Amara sagged as exhaustion took her. Strong arms caught her before she hit the ground.
"The humans forced her across," one of the armed figures murmured. "Alive."
"Our lord will want to see this."
They laid her against a waiting horse. Darkness pressed in around her, trees folding like a sealed door.
Exhaustion and terror pulled her under. For a fleeting moment, she thought she might finally see her parents, finally rest. Her knees buckled, body sagging.
Maybe... if I fall here... nobody would care, her thoughts barely forming.
"Let's move," one of the men said.
The horse jolted forward, carrying her deeper into the unknown. Shadow and silence pressed close, thick as smoke.
She drifted between consciousness and shadow, every breath shallow, every heartbeat a hammer in her chest.
What... waits for me beyond this forest... alive... or not?
*****
Meanwhile, back at the estate...
Hargrave's roar shook the hall.
"She got away?!"
The guards flinched. One shuffled his feet, another's hands trembled as he gripped the edge of the table, biting his lip. Sweat slicked their brows.
"She... she slipped through our fingers before we could stop her, my lord," one stammered, eyes fixed on the floor.
Hargrave slammed his fist against the wooden table. The sound echoed like a drum in the stone hall. His eyes burned with a fury that made the room shrink.
Get Morwen. She should have kept that girl locked!
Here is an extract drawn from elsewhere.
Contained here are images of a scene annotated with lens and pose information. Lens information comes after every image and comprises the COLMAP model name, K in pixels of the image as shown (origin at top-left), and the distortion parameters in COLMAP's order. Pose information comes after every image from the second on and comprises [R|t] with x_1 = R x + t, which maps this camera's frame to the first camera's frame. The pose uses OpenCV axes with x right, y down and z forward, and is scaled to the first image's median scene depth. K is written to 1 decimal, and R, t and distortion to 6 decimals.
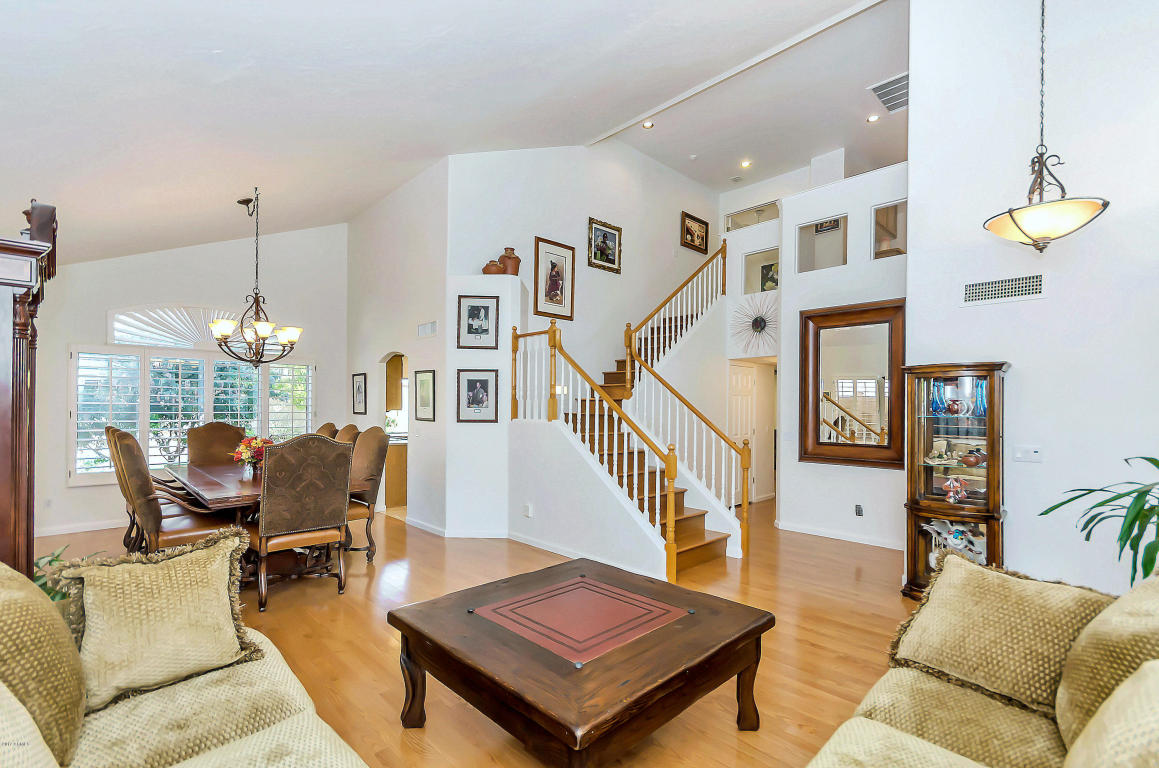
lens RADIAL K [[530.4, 0, 589.1], [0, 530.4, 410.0], [0, 0, 1]] dist [-0.003226, 0.000475]
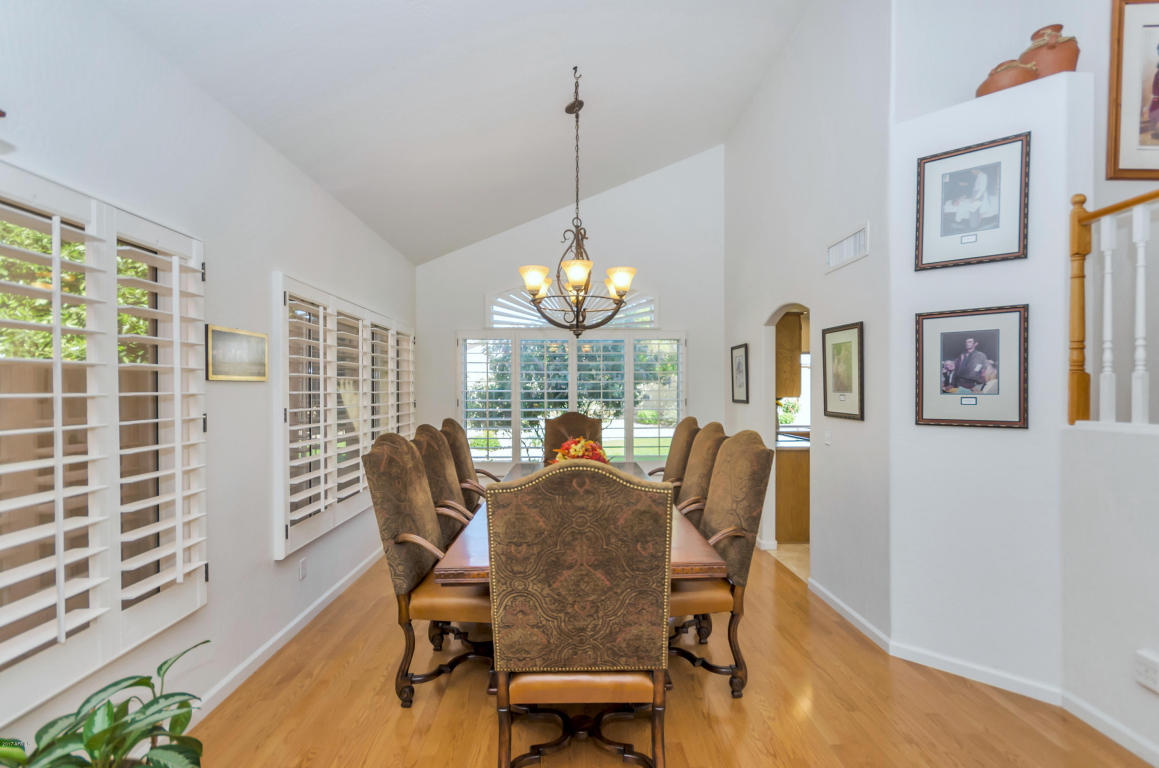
lens RADIAL K [[530.4, 0, 581.7], [0, 530.4, 392.9], [0, 0, 1]] dist [-0.003226, 0.000475]
pose [[0.742710, -0.004944, -0.669595, -0.153038], [0.004056, 0.999988, -0.002885, -0.005392], [0.669601, -0.000573, 0.742721, 0.440754]]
She will pay for this."
The guards swallowed hard, glancing at one another.
One muttered under his breath, almost too quietly to hear, "We'll die if we fail again..."
"That girl comes back alive or every one of you will regret it," Hargrave hissed, teeth clenched, nostrils flaring, his voice a whip in the tense air.
Another guard fidgeted, shifting from foot to foot, glancing at the hall doors as if expecting Amara to appear from nowhere.
Hargrave's gaze swept over them, heavy and scorching.
"Move. Now. And make sure Morwen answers for this."
Silence stretched over the hall. They all knew-this wasn't over.